• _What the task asks_
In the material below, count the lines where the word "checked" appears. Nothing but the number, please.

• _Dataset entries_

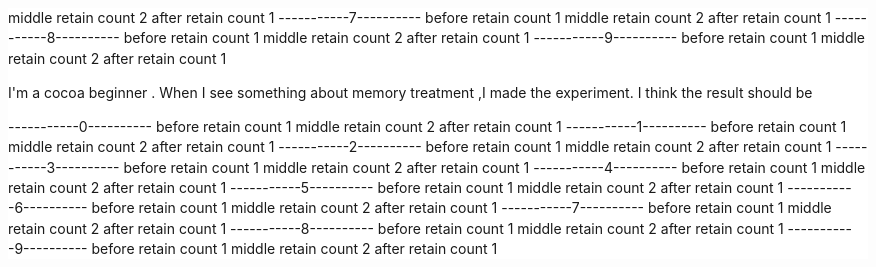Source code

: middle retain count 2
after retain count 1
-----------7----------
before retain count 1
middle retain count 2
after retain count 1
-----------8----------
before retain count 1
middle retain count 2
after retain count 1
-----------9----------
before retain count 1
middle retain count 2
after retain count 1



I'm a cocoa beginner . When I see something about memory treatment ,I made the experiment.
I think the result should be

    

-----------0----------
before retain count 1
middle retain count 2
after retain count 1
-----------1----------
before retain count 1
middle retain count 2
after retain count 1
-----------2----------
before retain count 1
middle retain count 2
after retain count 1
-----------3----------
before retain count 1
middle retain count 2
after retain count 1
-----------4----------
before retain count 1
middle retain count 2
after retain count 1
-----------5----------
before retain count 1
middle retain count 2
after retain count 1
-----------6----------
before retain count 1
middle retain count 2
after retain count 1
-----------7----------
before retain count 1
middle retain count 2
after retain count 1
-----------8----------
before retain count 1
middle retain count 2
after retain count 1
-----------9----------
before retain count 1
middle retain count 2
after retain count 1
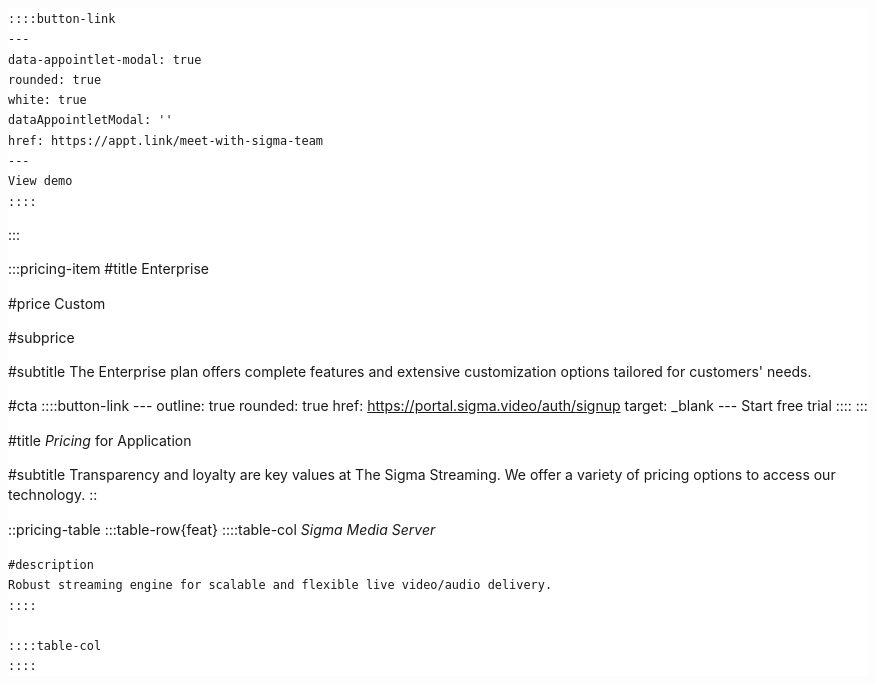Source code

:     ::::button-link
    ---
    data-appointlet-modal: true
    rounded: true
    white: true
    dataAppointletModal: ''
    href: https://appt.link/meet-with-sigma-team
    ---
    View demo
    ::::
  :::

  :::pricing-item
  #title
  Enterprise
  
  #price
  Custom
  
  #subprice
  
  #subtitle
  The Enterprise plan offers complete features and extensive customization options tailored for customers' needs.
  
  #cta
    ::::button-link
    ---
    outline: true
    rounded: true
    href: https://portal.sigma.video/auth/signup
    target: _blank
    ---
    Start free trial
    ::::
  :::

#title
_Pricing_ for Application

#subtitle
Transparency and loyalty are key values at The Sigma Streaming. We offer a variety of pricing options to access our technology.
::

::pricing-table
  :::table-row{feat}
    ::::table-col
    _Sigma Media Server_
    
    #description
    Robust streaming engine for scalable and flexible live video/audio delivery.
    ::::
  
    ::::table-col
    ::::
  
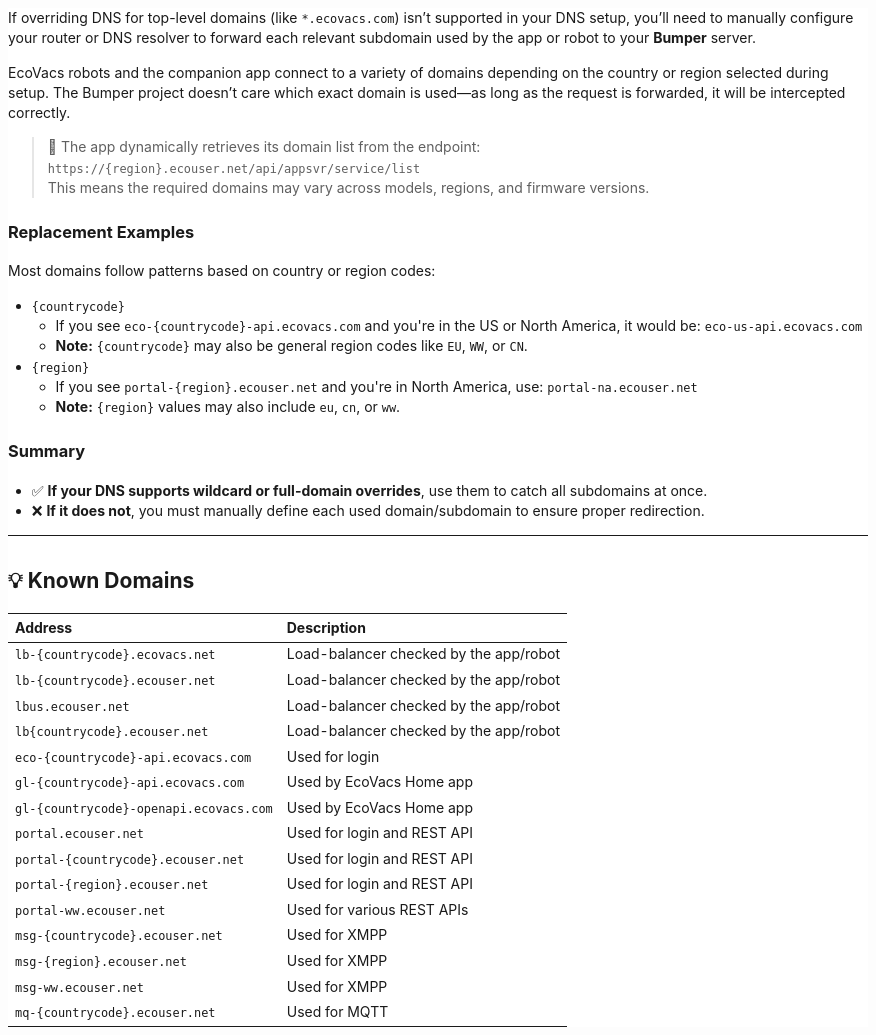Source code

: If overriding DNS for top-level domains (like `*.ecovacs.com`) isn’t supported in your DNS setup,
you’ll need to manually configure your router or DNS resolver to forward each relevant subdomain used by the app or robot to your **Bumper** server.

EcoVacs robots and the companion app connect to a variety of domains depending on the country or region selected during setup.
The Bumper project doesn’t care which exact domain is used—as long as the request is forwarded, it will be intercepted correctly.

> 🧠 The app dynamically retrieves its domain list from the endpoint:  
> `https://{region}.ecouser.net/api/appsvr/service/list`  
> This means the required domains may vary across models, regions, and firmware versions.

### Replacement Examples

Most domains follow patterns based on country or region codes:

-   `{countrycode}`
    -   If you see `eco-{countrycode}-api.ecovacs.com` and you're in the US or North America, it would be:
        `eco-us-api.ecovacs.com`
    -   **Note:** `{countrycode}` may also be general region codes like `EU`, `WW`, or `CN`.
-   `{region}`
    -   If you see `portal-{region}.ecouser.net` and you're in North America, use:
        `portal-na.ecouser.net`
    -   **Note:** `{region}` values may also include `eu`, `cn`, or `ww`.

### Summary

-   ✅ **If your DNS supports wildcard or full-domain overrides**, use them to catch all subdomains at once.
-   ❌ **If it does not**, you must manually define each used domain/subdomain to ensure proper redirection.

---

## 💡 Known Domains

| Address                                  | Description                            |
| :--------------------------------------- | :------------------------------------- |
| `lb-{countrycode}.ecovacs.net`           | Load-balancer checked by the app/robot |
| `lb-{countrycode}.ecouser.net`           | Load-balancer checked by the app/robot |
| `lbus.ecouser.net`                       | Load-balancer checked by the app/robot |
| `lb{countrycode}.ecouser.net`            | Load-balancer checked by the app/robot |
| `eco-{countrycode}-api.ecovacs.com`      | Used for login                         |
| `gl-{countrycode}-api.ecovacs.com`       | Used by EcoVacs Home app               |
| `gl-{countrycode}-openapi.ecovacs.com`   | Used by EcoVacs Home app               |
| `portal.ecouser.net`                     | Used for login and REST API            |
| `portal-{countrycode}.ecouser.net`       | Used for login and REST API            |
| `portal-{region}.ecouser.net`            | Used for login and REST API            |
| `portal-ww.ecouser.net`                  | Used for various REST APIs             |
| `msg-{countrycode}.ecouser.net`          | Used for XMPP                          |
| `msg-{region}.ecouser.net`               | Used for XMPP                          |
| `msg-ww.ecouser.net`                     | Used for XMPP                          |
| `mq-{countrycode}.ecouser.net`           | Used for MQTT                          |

• _The completed task_
4